# [Work item]
Copying rule for the data below: pictures stay out, and only the lines from the one with "thumb ip: (225, 400)" down to the one with "middle tip: (28, 169)", inclusive, are repeated exactly.

People photos with keypoints:
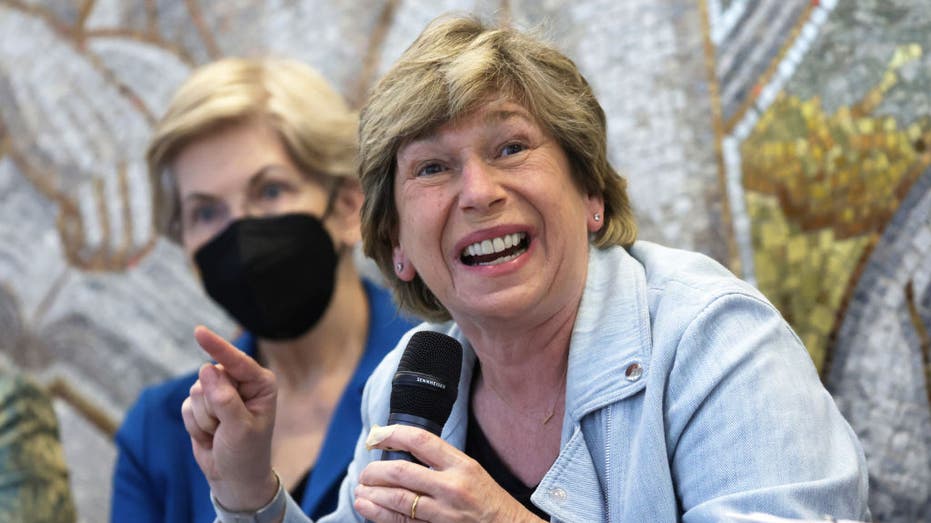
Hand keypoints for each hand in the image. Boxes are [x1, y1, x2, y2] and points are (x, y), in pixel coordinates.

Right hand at [181, 326, 278, 510]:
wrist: (234, 478)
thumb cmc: (246, 453)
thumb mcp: (240, 429)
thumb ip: (225, 400)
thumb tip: (206, 369)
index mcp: (260, 383)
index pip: (236, 361)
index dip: (217, 347)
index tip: (199, 332)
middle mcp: (241, 383)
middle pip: (210, 377)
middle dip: (212, 406)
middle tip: (226, 428)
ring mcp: (220, 392)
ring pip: (196, 392)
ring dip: (204, 419)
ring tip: (220, 433)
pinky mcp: (203, 404)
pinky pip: (186, 407)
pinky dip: (195, 425)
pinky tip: (209, 435)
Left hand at [353, 425, 544, 521]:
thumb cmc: (488, 499)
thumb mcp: (471, 470)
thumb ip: (441, 461)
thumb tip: (402, 450)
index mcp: (461, 465)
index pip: (420, 440)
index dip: (392, 434)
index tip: (375, 436)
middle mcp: (452, 487)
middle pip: (402, 472)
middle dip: (375, 471)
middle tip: (365, 472)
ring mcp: (444, 513)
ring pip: (397, 499)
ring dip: (372, 493)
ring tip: (360, 488)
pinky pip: (401, 522)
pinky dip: (379, 514)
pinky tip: (367, 506)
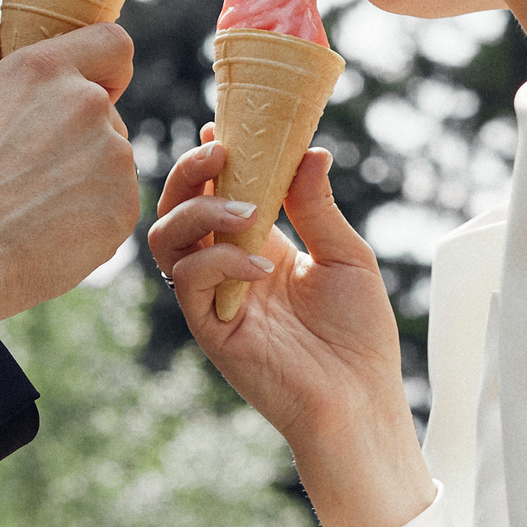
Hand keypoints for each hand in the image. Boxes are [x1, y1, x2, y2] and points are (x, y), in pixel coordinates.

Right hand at [0, 19, 138, 322]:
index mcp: (43, 70)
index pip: (112, 44)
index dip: (104, 64)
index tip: (87, 87)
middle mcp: (86, 105)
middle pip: (104, 109)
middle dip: (77, 132)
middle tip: (28, 169)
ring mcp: (111, 158)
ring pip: (110, 158)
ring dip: (84, 174)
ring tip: (30, 206)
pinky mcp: (122, 208)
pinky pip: (114, 203)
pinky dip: (90, 215)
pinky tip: (45, 231)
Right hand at [148, 134, 432, 526]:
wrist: (360, 400)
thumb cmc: (360, 335)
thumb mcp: (347, 256)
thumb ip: (319, 206)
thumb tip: (312, 150)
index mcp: (257, 244)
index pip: (217, 190)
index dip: (211, 158)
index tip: (221, 127)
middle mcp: (226, 266)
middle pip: (178, 207)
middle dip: (189, 172)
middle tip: (218, 149)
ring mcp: (213, 296)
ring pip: (167, 239)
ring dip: (197, 209)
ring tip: (243, 205)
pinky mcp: (209, 328)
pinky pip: (188, 281)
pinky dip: (217, 260)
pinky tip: (259, 265)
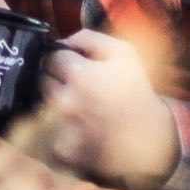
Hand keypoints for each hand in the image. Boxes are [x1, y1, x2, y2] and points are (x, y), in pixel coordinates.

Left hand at [37, 29, 178, 189]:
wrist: (149, 138)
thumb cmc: (135, 91)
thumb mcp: (123, 53)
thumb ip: (89, 38)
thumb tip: (63, 41)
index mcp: (80, 76)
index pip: (50, 57)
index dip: (62, 58)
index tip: (74, 65)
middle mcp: (65, 103)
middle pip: (42, 79)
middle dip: (56, 79)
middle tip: (77, 86)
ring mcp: (61, 129)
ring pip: (40, 104)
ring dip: (54, 101)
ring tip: (78, 105)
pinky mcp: (61, 151)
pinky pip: (46, 131)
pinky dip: (57, 127)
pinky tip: (77, 126)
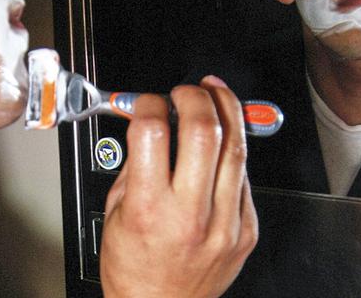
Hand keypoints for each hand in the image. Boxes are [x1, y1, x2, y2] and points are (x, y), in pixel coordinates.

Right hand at [99, 76, 257, 297]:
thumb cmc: (134, 270)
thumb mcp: (115, 213)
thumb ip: (134, 166)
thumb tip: (149, 125)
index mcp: (149, 208)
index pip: (153, 132)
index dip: (150, 104)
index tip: (149, 102)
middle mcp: (190, 214)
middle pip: (204, 131)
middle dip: (195, 97)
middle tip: (188, 91)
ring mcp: (224, 223)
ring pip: (236, 148)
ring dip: (226, 110)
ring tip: (216, 94)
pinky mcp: (245, 230)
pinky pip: (244, 177)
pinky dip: (232, 151)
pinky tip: (222, 142)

# [Task output]
thumb ip: (225, 400)
thumb tip: (206, 369)
index mcp: (260, 383)
index pip: (236, 361)
index dip: (217, 347)
index tip: (199, 332)
middle mcp: (241, 383)
middle pip: (210, 377)
middle dip: (212, 406)
middle tip: (226, 428)
ring mcp: (220, 392)
ring pip: (196, 392)
ring dip: (204, 419)
ring tip: (220, 433)
pinky mcp: (203, 404)
pinky pip: (186, 407)
pinky dip: (195, 425)
pinky tip: (209, 435)
Left hand at [353, 425, 544, 521]:
thumb cmc: (488, 499)
thumb mcp: (471, 470)
thumb ip: (441, 461)
thumb tip: (402, 450)
index mcp: (461, 465)
index pip: (420, 440)
index dip: (392, 434)
index tip: (375, 436)
middle mcp: (452, 487)
middle pip: (402, 472)
middle dip: (375, 471)
middle tip: (365, 472)
ring mcp: (444, 513)
ring pip: (397, 499)
ring dip: (372, 493)
ring tip: (360, 488)
pinky pip: (401, 522)
pinky dip: (379, 514)
pinky tip: (367, 506)
Hand keypoints for each hand in the image. Boxes are [x1, y1, x2, y2] and points are (x, y), in pixel coordinates.

Right hand at [0, 19, 138, 322]:
index mcp: (43, 70)
index pip: (112, 44)
index dip: (104, 64)
index tip: (87, 87)
middle mcp: (86, 105)
middle pip: (104, 109)
middle dip: (77, 132)
middle tip: (28, 169)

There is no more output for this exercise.